Christian Winter, center, Swiss Ambassador of Sudan, with Swiss Federal Councilor Ignazio Cassis, behind Winter, speaks during a press conference at the Bern-Belp Airport in Belp, Switzerland, Tuesday ...
Christian Winter s'exprime devant les médias à l'aérodrôme régional de Berne-Belp.image: keystone

Puis, heureusement, deux collaboratrices ont réussi, grâce à l'aide de l'ambassade de France, à passer de leur logement à l'ambassade de Suisse. Ce fut difficile. Et pas sans risque. Ça nous a permis de mieux communiquer. Car l'ambassade dispose de canaux de communication indépendants avec une liaison par satellite.

Les combats se sont intensifiés au cours de la journée. Puis nous avons entendu dire que de nombreux magasins et habitations étaient pillés. Surtout de la part du FSR, le groupe paramilitaire. Et ils se trouvent surtout dans les quartiers résidentiels, entre autres là où se trouve l'ambassade suisse.

«Il faut s'imaginer que ce sont des unités mobiles. Elles opèrent de manière très différente de l'armée. Souvent en petits groupes sur leurs pick-ups»

Ils traversent les quartiers résidentiels et occupent des bâtiments entiers. Heureusement, nous avons été épargnés. «Contrairement à d'autres ambassades, nous avons eu de la chance».

«Dans notre résidence, nous avons été exposés. Nous avions des trous d'obus dans les murs»

Un éclat d'obus est passé à une vingtaine de mètres de la tête de notre gardien. Il s'était mis en danger pour nous protéger. Nous avons dû lui ordonner de se mette à l'abri.

Swiss Federal Councilor Ignazio Cassis, left, welcomes Christian Winter, Swiss Ambassador of Sudan, at the Bern-Belp Airport in Belp, Switzerland, Tuesday, April 25, 2023. Swiss nationals are flown ou ...
Ignazio Cassis accueille l'ambassadeur sur sol suisse.image: keystone

Personne n'avait anticipé ça. C'était le ramadan. Il y avait bien sûr des tensions, mais le ramadan est le mois de la réconciliation. Le fait que l'on se «permette» de lancer des opérations de combat au cours de la dernière semaine du ramadan a beaucoup heurté la population. Pire encore, tout le monde espérait qu'à la fin du ramadan, lorsque la fête suprême arriverait, le cessez-le-feu tiendrait au moins à ce moment-là. Mais ça n'a pas fonctionné.

**ENTRÉES EXTRAITES:**
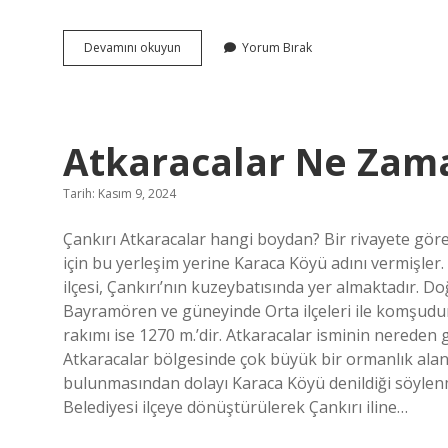
Gürültü
Devamını okuyun
Yorum Bırak
Yasağı
Saat
Kaçta
Başlar
2024
Atkaracalar Ne Zama
Tarih: Kasım 9, 2024
Çankırı Atkaracalar hangi boydan? Bir rivayete gör
için bu yerleşim yerine Karaca Köyü adını vermişler. 
ilçesi, Çankırı’nın kuzeybatısında yer almaktadır.
Bayramören ve güneyinde Orta ilçeleri ile komşudu
rakımı ise 1270 m.’dir. Atkaracalar isminin nereden g
Atkaracalar bölgesinde çok büyük bir ormanlık ala
bulunmasından dolayı Karaca Köyü denildiği söylenme
Belediyesi ilçeye dönüştürülerek Çankırı iline…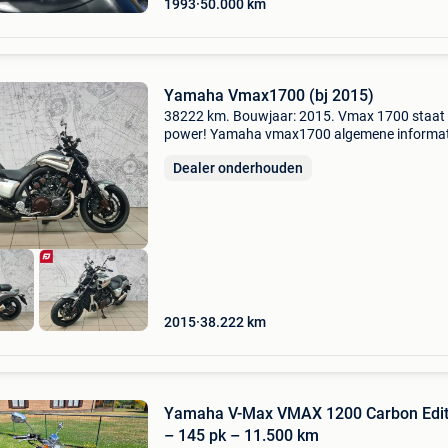
1993
50.000
km
Yamaha Vmax1700 (bj 2015)
38222 km. Bouwjaar: 2015. Vmax 1700 staat f
power! Yamaha vmax1700 algemene informat
constructiejaar: 2015 kleur: grijs referentienu
Dealer onderhouden
p035 technische informatie vermogen: 74 kw 
pk) aanta
2015
38.222
km
Yamaha V-Max VMAX 1200 Carbon Edit
– 145 pk – 11.500 km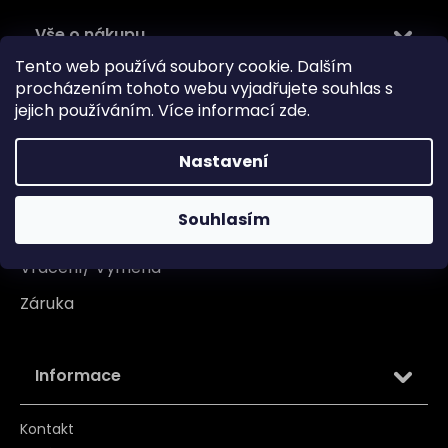
Vše o nákupu
Tento web používá soubory cookie. Dalším
Doprava
procházením tohoto webu vyjadřujete souhlas s
jejich používáním. Více informací
zde
.
Garance originality
Platba
Nastavení
Reklamace
Souhlasím
Tabulka velikosti
Vrácení/ Výměna
Záruka
Informace
Kontakt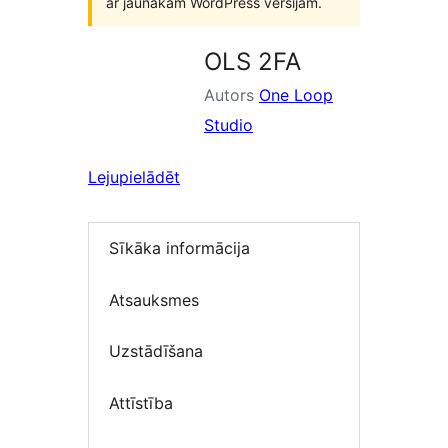
ar jaunākām WordPress versijām.
OLS 2FA
Autors
One Loop
Studio
Lejupielādēt
Sīkāka informācija
Atsauksmes
Uzstādīšana
Attīstība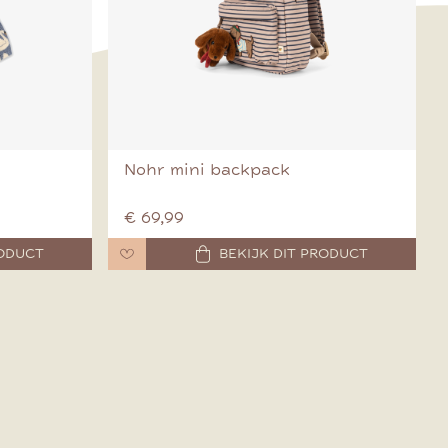
Nohr mini backpack
€ 69,99
RODUCT
BEKIJK DIT PRODUCT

**PROBLÈMES ET EXERCICES:**
1. Indiquez si chacune des affirmations suivantes s'accorde avec le texte sur l'ambassade suisse au Soudan, en répondant par oui ou par non et en citant les mots du texte qui le prouvent : (a) deux collaboratrices ont pu rejoindre l'ambassade de Suisse grâce à l'aide de l'ambassade d'Allemagne ; (b) l'ambassade dispose d'une liaison par satellite ; (c) les combats ont été lancés après la fin du ramadan.
2. Recopiez le passage du texte sur l'ambassade suisse au Soudan, de « Ils traversent les » jusqu'à « mette à l'abri. ».
3. Reprenez le texte sur l'ambassade suisse au Soudan et poursuivez-le à partir de sa dernière phrase.

**CORRIGÉ DE L'EXERCICE:**
1.
(a) Non : « grâce à l'aide de l'ambassade de France ».
(b) Oui : « l'ambassade dispose de canaux de communication indépendants avec une liaison par satellite ».
(c) Non : « au cours de la dernière semaine du ramadan ».

2.
Ils traversent les quartiers résidentiels et occupent des bâtiments entiers. Heureusement, nous avons été épargnés. «Contrairement à d'autres ambassades, nous avons eu de la chance».

«Dans notre résidence, nous avons été exposés. Nous avions des trous d'obus dans les murs»

Un éclat d'obus est passé à une vingtaine de mètres de la tête de notre gardien. Il s'était mis en danger pour nous protéger. Nous avons dû lui ordonner de se mette à l'abri.

3.
«Il était clair que nous ne pouvions pas nous sauver nous-mêmes»

Nous avions besoin de l'aide d'un pays voisin. Finalement, c'est la France qui nous a aidés. Nous avions rendez-vous à l'ambassade de France à une certaine heure et un certain jour. Il était clair que nous ne pouvions pas emporter beaucoup de bagages. Nous avons plus ou moins tout laissé derrière nous.

Nous sommes partis de l'ambassade de France en bus. J'ai vite compris que nous allions vers le nord. Vers la base aérienne soudanaise, à environ 30-50 kilomètres au nord de Khartoum. Les bus étaient escortés par les FSR avec leurs pick-ups et leurs mitrailleuses. Ils nous ont guidés à travers «leur» territoire. Ce trajet nous a permis d'avoir une assez bonne vue d'ensemble des zones qu'ils contrôlent actuellement.

Tout à coup, la ligne de front est apparue devant nous. Puis nous avons vu les chars de l'armée régulière. Nous les avons simplement traversés. Le groupe paramilitaire s'est détaché.

«Il y avait beaucoup de tirs. Mais pas sur nous»

Il y avait de l'activité sur la base aérienne. Les Britanniques étaient là. Les Norvégiens, les Allemands et les Français aussi. Tous sont allés chercher leurs collaborateurs à l'ambassade. Selon l'ambassade de France, il a été très difficile d'obtenir l'autorisation d'utiliser la base.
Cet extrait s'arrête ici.